Concerning the transformation, I liked the idea of a vampire having to drain someone entirely dry of their blood before filling them with vampire blood to start the transformation. So, technically, only a corpse could become a vampire, but it should be fresh enough that the vampire blood can put the body back together. No regeneration power while the transformation is over, too, so falling off a cliff would render transformation hopeless.
Then, about the powers, everything would come down to the blood. Bleeding a vampire dry could technically kill them, staking them too (if the stake stays inside, preventing regeneration). Beheading could work, because you leak from everywhere then, but I guess if you could quickly get the head back and feed it enough vampire blood for long enough they'd be able to regrow their body.
Vampire blood would have the basic power of fastening the healing and changing the body into another form. For example, at the beggining, you'd still be able to eat normal food, but the more time goes by, the more your digestive system strives towards blood instead of food. That would make you need to feed less often.

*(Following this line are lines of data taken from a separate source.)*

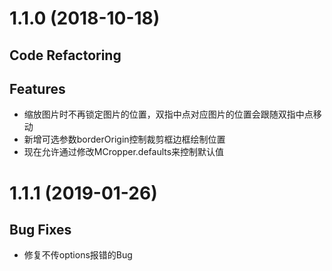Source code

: # 1.1.0 (2018-10-18)

## Code Refactoring

## Features

* 缩放图片时不再锁定图片的位置，双指中点对应图片的位置会跟随双指中点移动
* 新增可选参数borderOrigin控制裁剪框边框绘制位置
* 现在允许通过修改MCropper.defaults来控制默认值

# 1.1.1 (2019-01-26)

## Bug Fixes

* 修复不传options报错的Bug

Also, while at the beggining you'd just heal faster and have normal human scars faster, as time goes by your body would retain more information after a wound, eventually allowing you to grow whole organs or limbs back.
Perhaps at some point you'd develop more powerful pheromone glands and the ability to control them, allowing the famous "glamour" of vampires.
I like my vampires low-fantasy and down-to-earth, yes. Stuff like being repelled by the cross, forced to count everything that comes by or magically prevented to enter churches or someone's home without their permission is bullshit to my eyes.